* **WORK REQUEST**
Every line below containing the word "förändringen" should be found and copied.

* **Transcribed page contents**
+++++
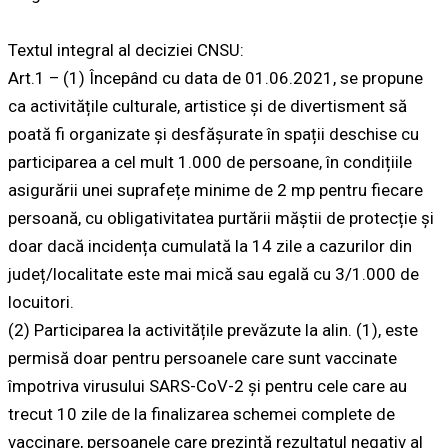
Textul integral al deciziei CNSU:
Art.1 – (1) Începând cu data de 01.06.2021, se propune
ca activitățile culturale, artistice și de divertisment să
poată fi organizate și desfășurate în spații deschise cu
participarea a cel mult 1.000 de persoane, în condițiile
asigurării unei suprafețe minime de 2 mp pentru fiecare
persoană, cu obligativitatea purtării măștii de protecție și
doar dacă incidența cumulată la 14 zile a cazurilor din
județ/localitate este mai mică sau egală cu 3/1.000 de
locuitori.
(2) Participarea la activitățile prevăzute la alin. (1), este
permisă doar pentru persoanele care sunt vaccinate
împotriva virusului SARS-CoV-2 și pentru cele care au
trecut 10 zile de la finalizarea schemei complete de
vaccinare, persoanele care prezintă rezultatul negativ al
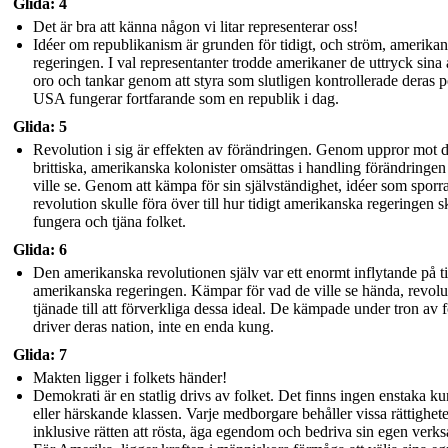
Glida: 4
Det är bra att känna någon vi litar representerar oss!
Idéer om republikanism är grunden för tidigt, och ström, amerika
regeringen. I val representanter trodde amerikaner de uttryck sina å
oro och tankar genom att styra som slutligen kontrollerade deras po
USA fungerar fortfarande som en republik i dag.
Glida: 5
Revolution i sig är effekten av förändringen. Genom uppror mot d
brittiska, amerikanska kolonister omsättas i handling förändringen
ville se. Genom att kämpa för sin självständighet, idéer som sporr
revolution skulle föra över till hur tidigt amerikanska regeringen s
fungera och tjäna folket.
Glida: 6
Den amerikanska revolutionen själv var ett enormt inflytande på t
amerikanska regeringen. Kämpar för vad de ville se hända, revol
tjänade till att förverkliga dessa ideal. De kämpade under tron ​​av 
driver deras nation, inte en enda kung.
Glida: 7
Makten ligger i folkets händer!
Demokrati är en statlig drivs av folket. Det finns ingen enstaka k
eller härskande klassen. Varje medborgare behåller vissa rättighete
inklusive rätten att rösta, äga egendom och bedriva sin egen verk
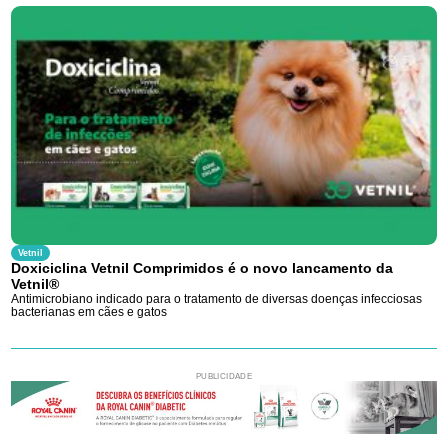
Vetnil
Doxiciclina Vetnil Comprimidos é o novo lancamento da
Vetnil®
Antimicrobiano indicado para o tratamento de diversas doenças infecciosas
bacterianas em cães e gatos
PUBLICIDADE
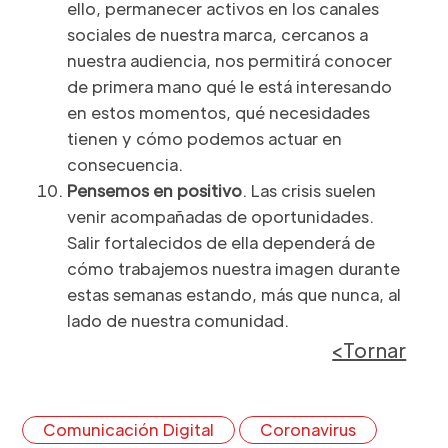
ello, permanecer activos en los canales
sociales de nuestra marca, cercanos a
nuestra audiencia, nos permitirá conocer
de primera mano qué le está interesando
en estos momentos, qué necesidades
tienen y cómo podemos actuar en
consecuencia.
Pensemos en positivo
. Las crisis suelen
venir acompañadas de oportunidades.
Salir fortalecidos de ella dependerá de
cómo trabajemos nuestra imagen durante
estas semanas estando, más que nunca, al
lado de nuestra comunidad.
<Tornar
Comunicación Digital
Coronavirus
+++++
* **RESULT**
Revolution i sig är effekten av förändringen. Genom uppror mot d
brittiska, amerikanska kolonister omsättas i handling förändringen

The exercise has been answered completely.